Todos os dias observo a cicatriz que tenho na mão.
Maio 08, 2019
(Repressão policial aos protestos populares na cidade de Gwangju, Coreia do Sul, em Maio de 1980)
"Há memórias que nunca saram. Em vez de se esbaterem com a passagem do tempo, essas recordações tornam-se a única coisa que sobra quando tudo o resto se corrói. O mundo escurece, como lâmpadas elétricas, fundindo-se uma a uma. Tenho consciência de que não sou uma pessoa de confiança.
Serão os seres humanos fundamentalmente cruéis? Será a experência da crueldade a única coisa que partilhamos enquanto espécie? Não passará a dignidade a que nos agarramos de uma ilusão para disfarçarmos, perante nós mesmos, esta simples verdade: que cada um de nós pode ser reduzido a um inseto, um animal voraz, um pedaço de carne? Que ser aviltado, magoado, esquartejado... é o destino essencial da humanidade, um destino cuja inevitabilidade a História confirmou?
Uma vez, na altura da revolta, conheci um tipo que era paraquedista. Contou-me a sua história depois de ouvir a minha. Disse que tinham recebido ordens para esmagar os civis com a máxima violência possível, e os que cometeram atos particularmente brutais receberam prémios de centenas de milhares de won dos superiores. Um dos tipos da sua companhia tinha dito, «Qual é o problema? Se me dão dinheiro e me mandam espancar alguém, porque é que não hei de fazê-lo?»
Ouvi outra história de um dos pelotões do exército coreano que combateram no Vietname. Obrigaram as mulheres, as crianças e os velhos de uma aldeia inteira a irem para a casa principal e a seguir deitaram-lhe fogo. Alguns dos que receberam ordens para nos matarem fizeram-no com a memória desses outros tempos, tempos de guerra, quando perpetrar atos desse tipo lhes valera uma bela recompensa. Aconteceu em Gwangju, tal como aconteceu na ilha de Jeju, em kwantung e em Nanjing, na Bósnia e em todo o continente americano quando ainda era conhecido por Novo Mundo, com uma brutalidade tão uniforme que parece estar impressa no nosso código genético.
Nunca me esqueço de que cada pessoa que conheço pertence à raça humana. E isso inclui-o a si, professor, que está a ouvir este testemunho. Tal como me inclui a mim.

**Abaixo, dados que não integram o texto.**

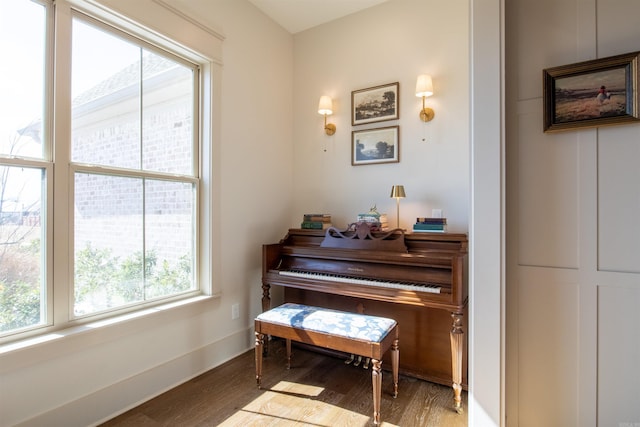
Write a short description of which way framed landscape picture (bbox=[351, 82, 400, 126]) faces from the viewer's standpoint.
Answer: facing the viewer and to the left of the viewer

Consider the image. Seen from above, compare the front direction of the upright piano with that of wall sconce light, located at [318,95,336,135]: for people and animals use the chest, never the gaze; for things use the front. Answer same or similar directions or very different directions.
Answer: same or similar directions

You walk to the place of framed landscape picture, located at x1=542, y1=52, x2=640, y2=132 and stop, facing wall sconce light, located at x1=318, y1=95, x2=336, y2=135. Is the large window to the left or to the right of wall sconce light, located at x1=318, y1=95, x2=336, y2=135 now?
left

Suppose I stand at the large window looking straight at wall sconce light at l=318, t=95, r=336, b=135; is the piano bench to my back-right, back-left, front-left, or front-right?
front-right

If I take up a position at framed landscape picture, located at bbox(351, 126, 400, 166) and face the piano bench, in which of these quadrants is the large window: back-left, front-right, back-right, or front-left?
front-right

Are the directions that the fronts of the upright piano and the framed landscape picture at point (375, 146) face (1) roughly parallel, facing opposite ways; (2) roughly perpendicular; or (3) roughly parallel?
roughly parallel

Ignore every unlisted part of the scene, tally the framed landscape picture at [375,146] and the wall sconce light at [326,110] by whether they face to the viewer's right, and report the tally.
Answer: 0

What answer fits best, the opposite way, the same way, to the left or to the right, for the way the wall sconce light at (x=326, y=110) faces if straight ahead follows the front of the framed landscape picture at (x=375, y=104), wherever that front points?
the same way

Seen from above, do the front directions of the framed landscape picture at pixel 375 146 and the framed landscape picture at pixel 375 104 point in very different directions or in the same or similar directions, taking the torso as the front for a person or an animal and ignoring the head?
same or similar directions

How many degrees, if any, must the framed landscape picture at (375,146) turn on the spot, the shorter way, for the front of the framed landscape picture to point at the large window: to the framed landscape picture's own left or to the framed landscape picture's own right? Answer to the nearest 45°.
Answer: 0° — it already faces it

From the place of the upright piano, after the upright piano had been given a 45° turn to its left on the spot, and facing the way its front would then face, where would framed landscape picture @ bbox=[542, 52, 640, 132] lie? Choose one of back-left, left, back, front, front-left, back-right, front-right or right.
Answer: front-left

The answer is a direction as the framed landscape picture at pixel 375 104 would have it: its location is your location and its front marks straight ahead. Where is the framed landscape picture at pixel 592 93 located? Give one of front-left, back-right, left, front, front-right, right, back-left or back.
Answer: left
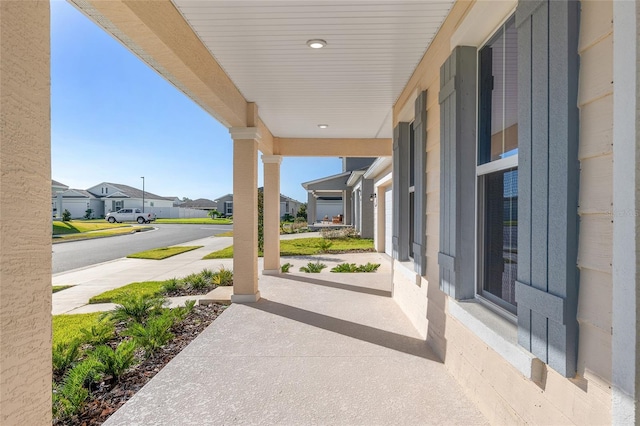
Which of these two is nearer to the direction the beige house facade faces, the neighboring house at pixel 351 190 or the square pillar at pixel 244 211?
the square pillar

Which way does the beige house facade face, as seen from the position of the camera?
facing to the left of the viewer

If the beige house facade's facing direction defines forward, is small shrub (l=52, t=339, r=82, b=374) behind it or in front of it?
in front

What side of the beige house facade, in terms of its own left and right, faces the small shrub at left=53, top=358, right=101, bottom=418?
front

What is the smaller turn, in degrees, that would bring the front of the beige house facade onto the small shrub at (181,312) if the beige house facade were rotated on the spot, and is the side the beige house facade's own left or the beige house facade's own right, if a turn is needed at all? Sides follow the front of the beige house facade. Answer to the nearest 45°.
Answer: approximately 45° to the beige house facade's own right

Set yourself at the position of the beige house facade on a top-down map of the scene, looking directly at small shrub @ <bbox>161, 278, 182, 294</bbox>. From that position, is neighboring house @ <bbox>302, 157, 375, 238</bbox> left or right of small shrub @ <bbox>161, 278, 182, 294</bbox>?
right

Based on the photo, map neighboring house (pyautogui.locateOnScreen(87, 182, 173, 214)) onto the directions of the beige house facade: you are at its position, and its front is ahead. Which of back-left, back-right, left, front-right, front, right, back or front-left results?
front-right

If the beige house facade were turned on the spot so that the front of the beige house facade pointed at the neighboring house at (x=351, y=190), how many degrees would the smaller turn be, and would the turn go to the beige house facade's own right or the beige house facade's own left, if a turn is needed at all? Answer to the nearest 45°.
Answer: approximately 90° to the beige house facade's own right

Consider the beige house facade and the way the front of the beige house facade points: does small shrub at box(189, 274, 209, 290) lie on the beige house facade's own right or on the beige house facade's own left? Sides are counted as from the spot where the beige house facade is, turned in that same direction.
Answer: on the beige house facade's own right

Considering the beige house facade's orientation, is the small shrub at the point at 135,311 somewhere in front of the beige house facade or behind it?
in front

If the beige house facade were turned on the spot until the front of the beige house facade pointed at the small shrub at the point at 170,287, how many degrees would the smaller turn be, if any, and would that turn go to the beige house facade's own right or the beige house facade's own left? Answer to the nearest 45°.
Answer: approximately 45° to the beige house facade's own right
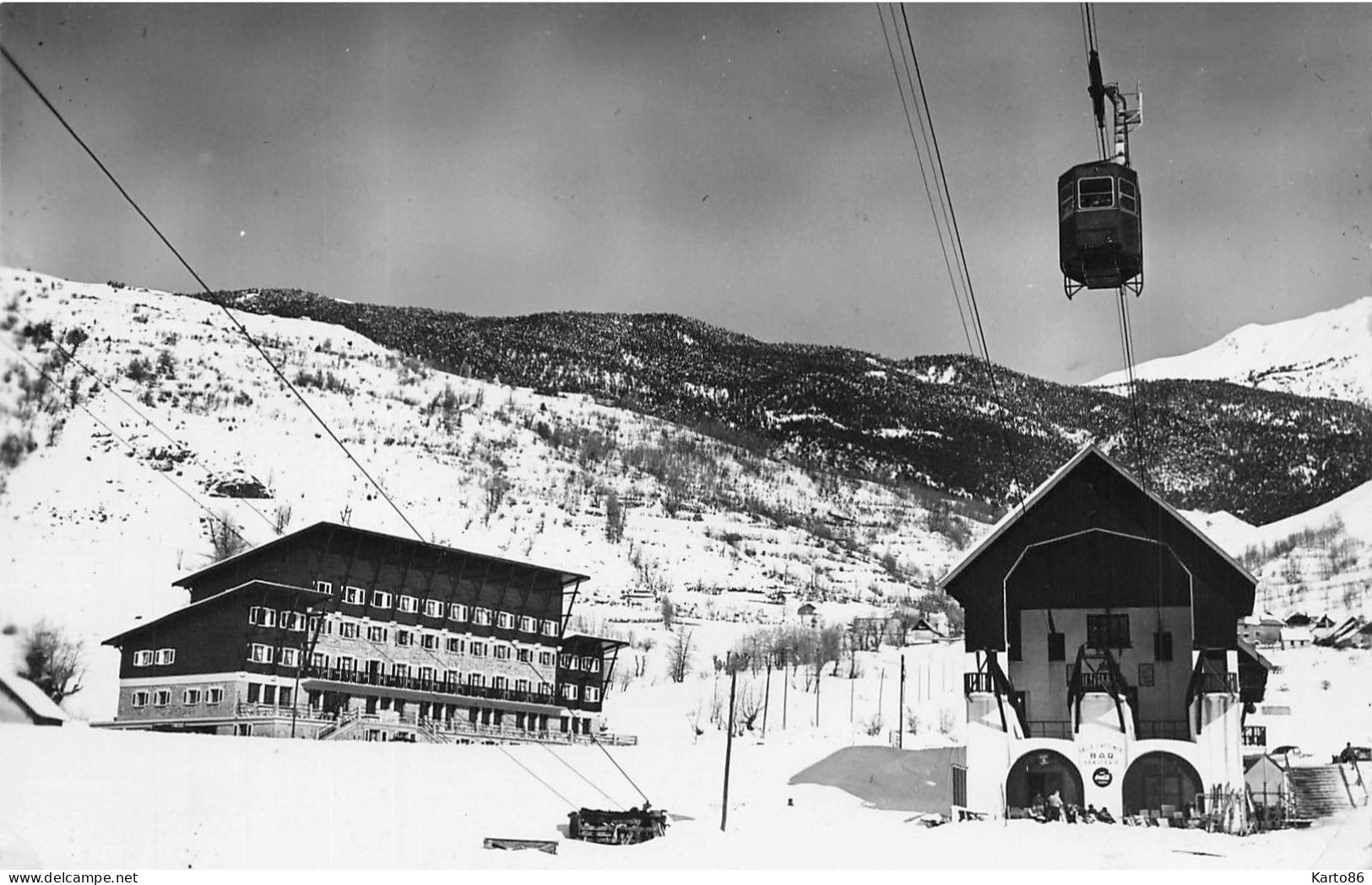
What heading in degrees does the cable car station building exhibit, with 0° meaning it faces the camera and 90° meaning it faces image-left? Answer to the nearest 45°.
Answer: approximately 0°

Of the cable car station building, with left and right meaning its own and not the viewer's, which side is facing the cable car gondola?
front
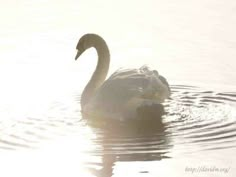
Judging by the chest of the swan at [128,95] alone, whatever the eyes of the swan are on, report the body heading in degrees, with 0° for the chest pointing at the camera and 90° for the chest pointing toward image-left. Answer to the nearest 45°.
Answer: approximately 90°
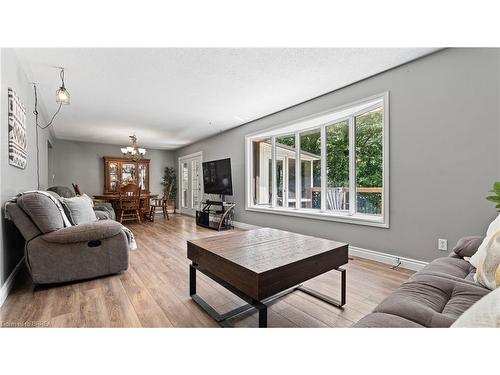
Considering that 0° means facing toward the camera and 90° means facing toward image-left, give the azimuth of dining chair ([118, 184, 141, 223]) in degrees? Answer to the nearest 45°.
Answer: approximately 180°

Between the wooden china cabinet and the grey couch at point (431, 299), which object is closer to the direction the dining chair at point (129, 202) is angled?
the wooden china cabinet

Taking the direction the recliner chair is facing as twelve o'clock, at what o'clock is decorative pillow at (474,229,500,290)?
The decorative pillow is roughly at 2 o'clock from the recliner chair.

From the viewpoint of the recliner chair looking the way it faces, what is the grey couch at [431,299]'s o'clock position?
The grey couch is roughly at 2 o'clock from the recliner chair.

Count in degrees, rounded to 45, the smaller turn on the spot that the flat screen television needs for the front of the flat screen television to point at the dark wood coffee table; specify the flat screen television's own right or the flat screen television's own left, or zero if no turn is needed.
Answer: approximately 45° to the flat screen television's own left

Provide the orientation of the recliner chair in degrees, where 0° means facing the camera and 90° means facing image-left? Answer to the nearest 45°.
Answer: approximately 270°

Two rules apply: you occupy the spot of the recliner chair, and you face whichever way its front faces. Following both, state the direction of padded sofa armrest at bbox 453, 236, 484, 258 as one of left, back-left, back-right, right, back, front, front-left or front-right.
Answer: front-right

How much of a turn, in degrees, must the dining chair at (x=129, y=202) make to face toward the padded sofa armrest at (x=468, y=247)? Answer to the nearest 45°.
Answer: approximately 180°

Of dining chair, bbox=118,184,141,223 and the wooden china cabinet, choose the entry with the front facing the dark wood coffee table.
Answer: the wooden china cabinet

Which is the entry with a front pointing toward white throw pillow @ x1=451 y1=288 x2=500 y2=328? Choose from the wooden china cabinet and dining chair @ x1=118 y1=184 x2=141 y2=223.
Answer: the wooden china cabinet

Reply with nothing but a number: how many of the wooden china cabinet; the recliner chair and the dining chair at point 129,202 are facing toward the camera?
1

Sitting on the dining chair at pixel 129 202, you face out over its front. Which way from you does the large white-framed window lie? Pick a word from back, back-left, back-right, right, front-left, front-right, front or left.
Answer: back-right

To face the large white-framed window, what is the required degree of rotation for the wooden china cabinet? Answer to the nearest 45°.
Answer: approximately 45° to its left
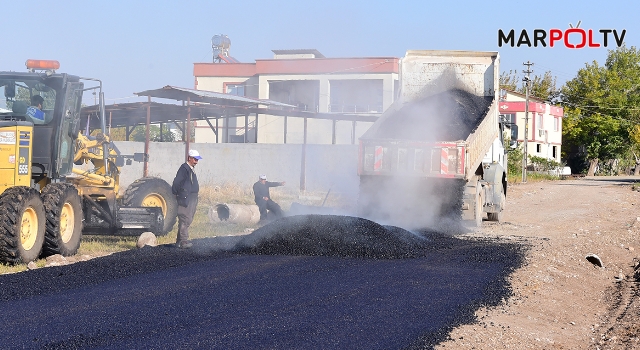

Todos os dias observo a cicatriz que tenho na mão. Este sítio onde outrora o osso esteve exposto, onde uma secreção esbranquiçada escorria de uma ferida putrefacta. Sempre que vejo uma vulgar esferográfica Monami, fico com a respiração presa na garganta. Espero que o tempo me arraste como água enlameada. Espero que a morte chegue e me limpe, me liberte da memória dessas outras mortes esquálidas que assombram os meus dias e as minhas noites.
Luto sozinho, dia após dias. Luto contra o inferno a que sobrevivi. Luto contra a realidade da minha própria humanidade. Luto contra a ideia de que a morte é a única maneira de escapar a essa realidade.
Por isto, diga-me, professor, que respostas tem para mim? O senhor, um ser humano como eu."